Ultrasound examination is the gold standard for evaluating gallbladder pathologies. Ultrasound is a safe, non-invasive, low-cost modality that provides images in real-time. Ultrasound provides an optimal image of the whole gallbladder. Examination of the gallbladder requires the patient to be fast 6-8 hours prior to the scan. The shape, wall thickness, regularity, and texture of the gallbladder wall and contents are evaluated. The gallbladder is a pear-shaped organ located between the right and left lobes of the liver. its primary function is to store bile which is a yellowish digestive enzyme produced by the liver. It measures 7 – 10 cm in length and 3cm in diameter when distended. It is divided into the fundus, body, and neck. The fundus is the most distal part of the gallbladder.
Gallbladder ultrasounds are used to evaluate the following medical conditions:
1. Gallstones: When bile is stored in the gallbladder, significant amounts of cholesterol, bile salts, or bilirubin can cause hardens into stone-like material, gallstones.
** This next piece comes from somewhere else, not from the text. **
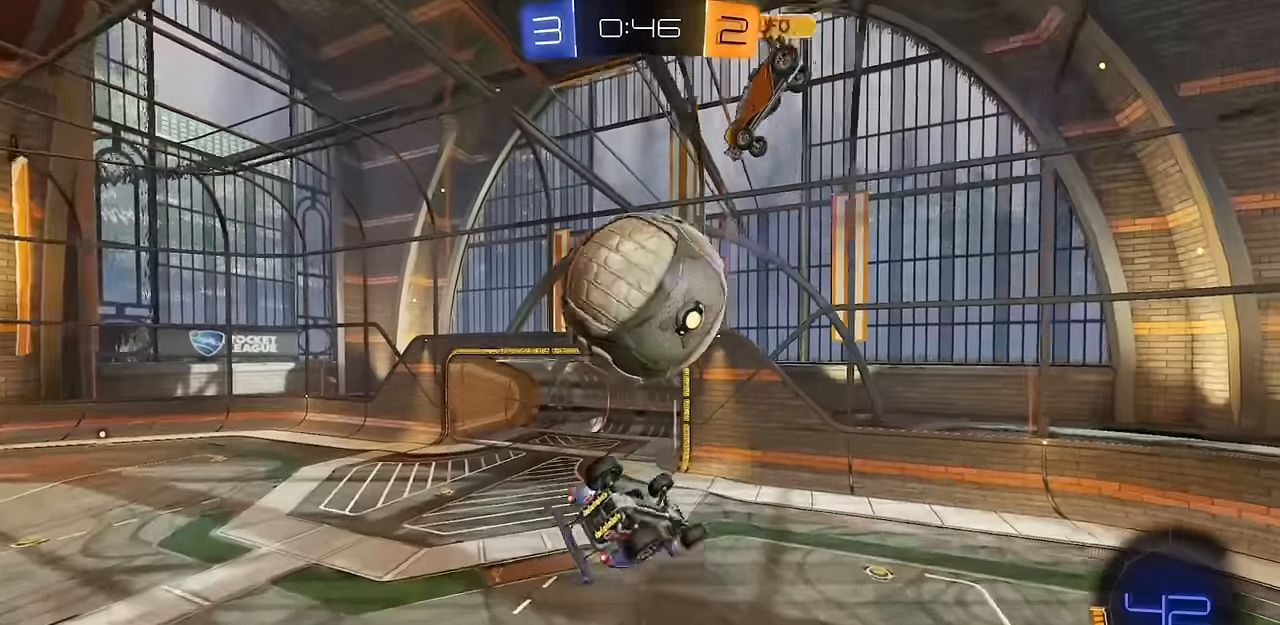
{"buttons": [], "left_stick": "up-right", "right_stick": "center", "events": [[317, "left_stick", "up-right"]]}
Bile is stored in the gallbladder and secreted through bile ducts in order to aid in fat digestion. Risk factors include being a female in her forty’s, fair-haired, obese, diabetic, and pregnant. Rapid weight loss, fasting, cholesterol-lowering drugs, and age over 60 can increase the risk of having gallstones. Gallstones are varied in size and number. The majority of patients are asymptomatic, or they can present with abdominal right upper quadrant pain, nausea, vomiting, fever, chills, Jaundice, abdominal bloating, right shoulder pain, pain in the back between the shoulder blades. Ultrasound has high sensitivity in detecting gallstones.
2. Cholecystitis: Cholecystitis can be acute or chronic. Acute cholecystitis is the inflammation of the gallbladder, usually due to a gallstone obstructing the cystic duct. In 90% of the patients, it’s due to the presence of gallstones. However, it can also occur without gallstones and that is “acute a-calculous cholecystitis”. Symptoms include upper quadrant pain, fever, chills, nausea, and vomiting. Chronic cholecystitis is caused by repeated attacks of acute cholecystitis.
3. Choledocholithiasis: Choledocholithiasis is the presence of stones in the common bile duct (CBD). It develops in around 20% of patients that have stones in their gallbladder. Patients may be asymptomatic or present with pain and jaundice due to obstruction of bile from the liver.
4. Biliary Sludge: Gallbladder sludge develops when bile sits in the gallbladder for a long period of time. Mucus within the gallbladder combines with cholesterol and calcium creating a sludge. Patients usually experience right upper quadrant pain, and some can be asymptomatic.
5. Gallbladder Polyp: Polyps are abnormal growths that protrude from the lining inside the gallbladder. They are common, seen in around 8% of the population. Patients either present with pain like the pain of gallstones or they are asymptomatic. The majority of polyps are benign. However, larger polyps that measure more than 10 mm are most probably malignant.
6. Gallbladder Adenomyomatosis: Adenomyomatosis is a common benign gallbladder wall pathology that accounts for 40% of benign gallbladder lesions. It is caused by hyperplastic changes in the gallbladder wall causing thickening and formation of cystic spaces. Most patients are asymptomatic; however, it is commonly associated with gallstones.
7. Gallbladder cancer: Cancer of the gallbladder is rare and mainly occurs in older patients. In most patients, it is associated with gallstones and a history of cholecystitis. In the earlier stages, it might be asymptomatic, later on, patients present with right upper quadrant pain, a mass, and jaundice.
8. Porcelain gallbladder: This is a condition where the gallbladder wall is calcified. It is rare and the cause is unknown. However, it is commonly associated with gallstones and may represent a form of cholecystitis.